While the economic forum ended Sunday, the social forum's final day is Monday, the same day the United States was supposed to close a deal to create a 34-nation Free Trade Area of the Americas stretching from Alaska to Argentina.

Though the deadline will be missed, officials plan to restart negotiations this year amid bitter opposition from leftist activists. They consider Chavez their strongest voice against the U.S.-sponsored spread of liberalized trade in Latin America, a move they say benefits multinational companies at the expense of workers.

"The imperialist forces are starting to strike against the people of Latin America and the world," Chavez said in a 90-minute speech in which he denounced President Bush for conducting foreign policy with bombs and the United States for attempting to dominate the global economy.

At one point he switched from Spanish to mostly English, denouncing the FTAA trade proposal, called ALCA in Spanish and Portuguese.

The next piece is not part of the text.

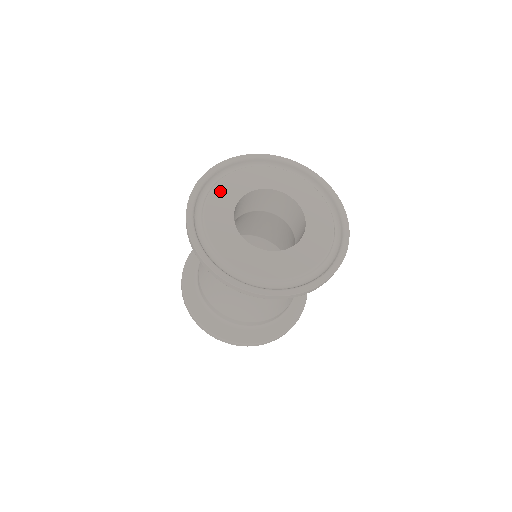
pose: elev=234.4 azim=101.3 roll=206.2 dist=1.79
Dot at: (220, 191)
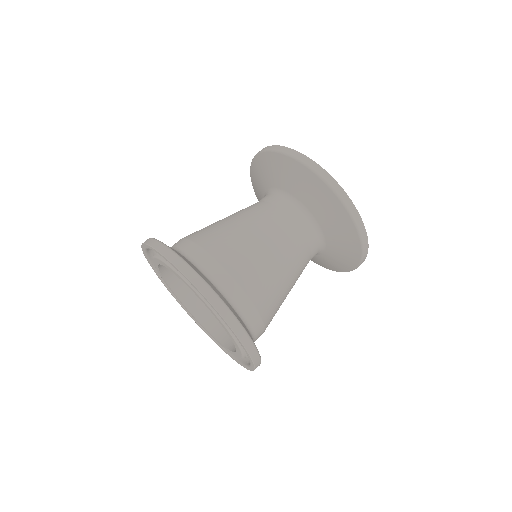
Dot at: occluded
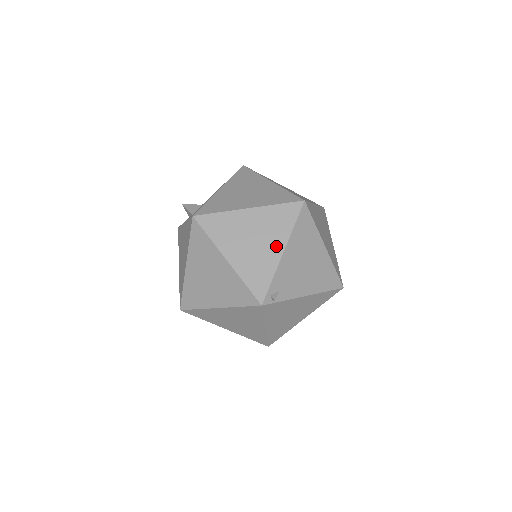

"Where is the ALCA, mister? The ALCA is dead," Chavez said to roars from the crowd.

Chavez, a self-described revolutionary, is mounting an aggressive land reform campaign and funneling profits from Venezuela's oil riches to the poor as part of a political movement loosely based on the ideas of South American independence hero Simon Bolivar.

Social Forum activists also denounced Sunday's Iraqi elections and called for worldwide protests on March 19-20 to demand the withdrawal of U.S. troops.

Contrary to U.S. claims that the elections went well despite scattered suicide bombings and mortar attacks, activists said no one should trust a government elected while the country is under occupation by 150,000 American soldiers.

The call for renewed worldwide protests "marks the revival of the anti-war movement," said Walden Bello, executive director of the Thailand-based Focus on the Global South, a group opposed to war and the spread of corporate-sponsored globalization.

"These stage-managed elections are illegitimate to the core," said Bello. "The world will not fall for this ploy."

While Chavez was cheered at the social forum, some participants jeered Brazilian President Luiz Inacio Lula da Silva when he spoke Thursday, accusing him of failing to come through on promises of social reforms to eradicate Brazilian misery.

Chavez, greeted like a rock star by 15,000 activists packing a sports stadium, came to Silva's defense as he finished speaking against globalization, corporate greed and American foreign policy.

"I love Lula!" he yelled. "I respect him. Lula is a good guy with a big heart. He's a brother and a comrade." Silva is popularly known as Lula.

Brazilian activist Gledson Oliveira, who lives in the country's impoverished northeast, called Chavez "an icon of the struggling classes right now from a socialist perspective."

"I think the Brazilian public was expecting from Lula something like Chavez is providing in Venezuela," he said.